# WORK ORDER
Replace every instance of "chart" with "graph" in the lines below, leaving everything else unchanged and omitting the pictures.

(Chart comprehension lines)
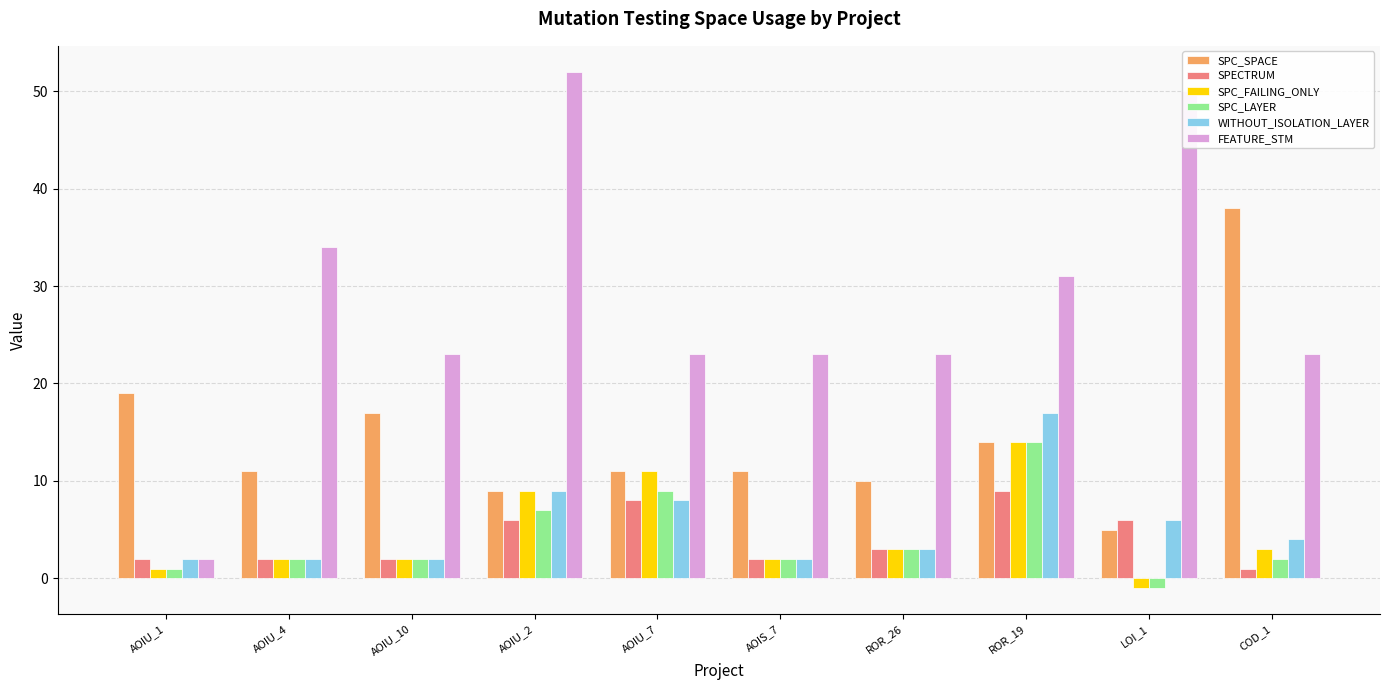

What is the minimum value shown in the chart?

-1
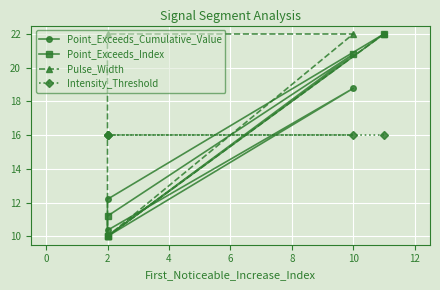

Does the chart display data point markers on the line(s)?

Yes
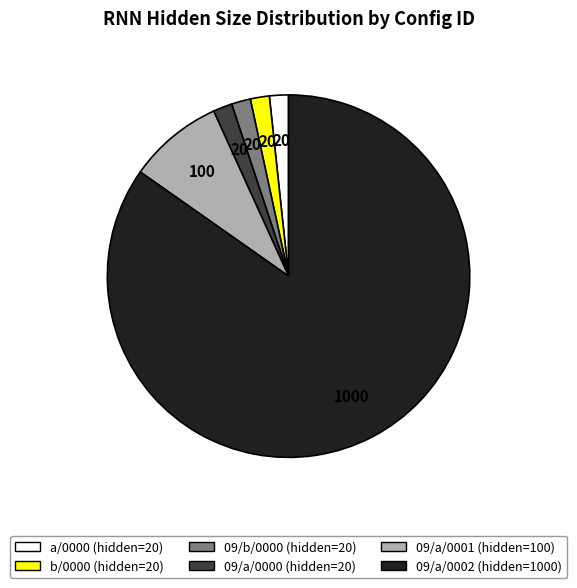

Is there a majority slice in this chart?

Yes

# TASK RESPONSE
What is the minimum value shown in the graph?

-1

Does the graph display data point markers on the line(s)?

Yes

Is there a majority slice in this graph?

Yes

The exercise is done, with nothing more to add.